● Exercise brief:
Pull out each line in the records below that contains the string "Pittig", and copy those lines unchanged.
Task input: Begin
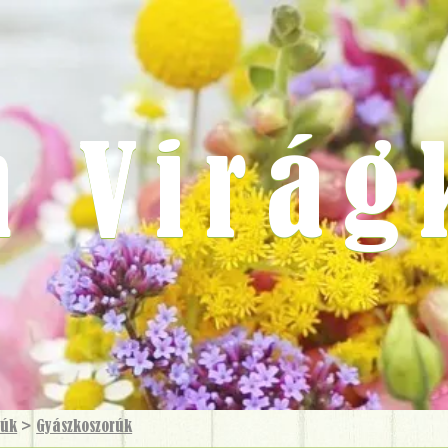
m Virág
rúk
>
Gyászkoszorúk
Task input: End
Task input: Begin
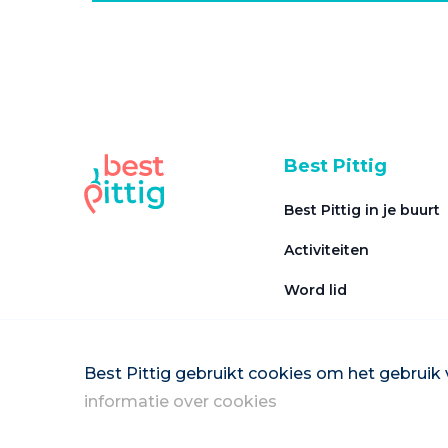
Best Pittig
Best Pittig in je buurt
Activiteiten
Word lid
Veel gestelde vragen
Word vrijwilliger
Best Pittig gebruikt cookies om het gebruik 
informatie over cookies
Task input: End
● Output of the exercise:
Best Pittig
Best Pittig in je buurt
Best Pittig gebruikt cookies om het gebruik 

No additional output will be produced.